Only one stretch of the data below is wanted: the lines from the one with "坂東三十三観音を中心とした関東の名刹をめぐり、御朱印を頂" through the one with "１１ 地球の歩き方 Ｐｌａｔ アイ", repeated exactly.

.....

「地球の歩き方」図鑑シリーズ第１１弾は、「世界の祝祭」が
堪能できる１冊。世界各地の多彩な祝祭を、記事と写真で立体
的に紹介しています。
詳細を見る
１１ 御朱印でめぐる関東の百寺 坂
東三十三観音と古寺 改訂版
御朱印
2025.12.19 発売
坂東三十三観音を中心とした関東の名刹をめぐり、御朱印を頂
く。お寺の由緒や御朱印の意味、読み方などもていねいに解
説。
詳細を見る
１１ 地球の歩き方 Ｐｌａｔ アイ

.....

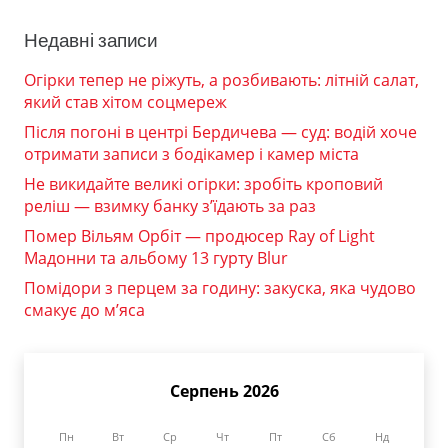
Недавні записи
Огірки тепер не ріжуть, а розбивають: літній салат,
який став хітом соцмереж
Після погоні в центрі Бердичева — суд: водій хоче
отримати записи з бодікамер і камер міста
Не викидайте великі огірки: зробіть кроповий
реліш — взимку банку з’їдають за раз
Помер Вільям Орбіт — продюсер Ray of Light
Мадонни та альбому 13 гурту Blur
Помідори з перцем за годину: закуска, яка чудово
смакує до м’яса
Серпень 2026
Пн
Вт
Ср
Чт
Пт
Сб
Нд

.....

▶ _TASK OUTPUT_:
坂東三十三観音を中心とした関東の名刹をめぐり、御朱印を頂
く。お寺の由緒や御朱印の意味、読み方などもていねいに解
説。
詳細を見る
１１ 地球の歩き方 Ｐｌａｔ アイ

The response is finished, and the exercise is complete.